The twin engine United Airlines Convair, heading to Omaha from Des Moines, began to have trouble over Madison County. With little control, the pilot crash landed the plane in the Hochstetlers’ field, then slid through fences and across a gravel road, coming to rest in the Lenockers’ field of corn stubble.
How amazing that all 39 people aboard that plane survived. Plane was disassembled, pieces lifted into trucks by crane, and hauled to the Dexter train station. Flatcars carried them to the Convair plant in San Diego for repair. The airliner became a cargo plane, flying another 34 years.
The captain, first officer, and stewardess were given bonuses for the successful handling of the crippled plane. The Lenockers, who served meals to the men who salvaged the plane, were given a set of dishes, which family members still enjoy today. The Hochstetlers got a United Airlines check for $25 for the three fences destroyed by the plane. They still have the uncashed check as a souvenir.

A chunk of the plane’s propeller is on loan to the Dexter Historical Museum by the Hostetler family.
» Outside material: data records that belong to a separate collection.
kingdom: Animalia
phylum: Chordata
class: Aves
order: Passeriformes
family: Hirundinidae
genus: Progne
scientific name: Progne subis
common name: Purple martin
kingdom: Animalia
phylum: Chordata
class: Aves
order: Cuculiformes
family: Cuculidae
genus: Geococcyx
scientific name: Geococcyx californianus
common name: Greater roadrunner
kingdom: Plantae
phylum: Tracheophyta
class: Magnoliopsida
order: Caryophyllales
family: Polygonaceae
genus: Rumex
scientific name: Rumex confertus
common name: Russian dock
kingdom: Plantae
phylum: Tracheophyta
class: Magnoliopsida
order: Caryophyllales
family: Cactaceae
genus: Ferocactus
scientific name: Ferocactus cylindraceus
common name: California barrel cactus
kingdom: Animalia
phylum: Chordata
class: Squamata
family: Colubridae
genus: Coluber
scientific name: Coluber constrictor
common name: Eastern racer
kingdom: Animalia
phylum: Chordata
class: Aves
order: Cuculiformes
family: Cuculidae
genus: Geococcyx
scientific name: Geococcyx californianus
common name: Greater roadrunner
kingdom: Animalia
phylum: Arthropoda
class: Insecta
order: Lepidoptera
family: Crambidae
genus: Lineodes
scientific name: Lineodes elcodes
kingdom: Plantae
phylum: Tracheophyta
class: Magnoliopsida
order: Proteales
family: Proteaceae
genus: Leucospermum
Their son-in-law, Tom Fagen, has made a video of the history of the crash and the plane itself as well as a detailed diorama. The diorama may be seen in the Iowa Aviation Museum at the Greenfield Municipal Airport.
What caused the plane to crash that winter day? Human error. A Civil Aeronautics Board investigation found that a fastener, or elevator bolt, on the elevator linkage had been removed the night before during a scheduled airframe inspection, but not reinstalled. For the want of a bolt.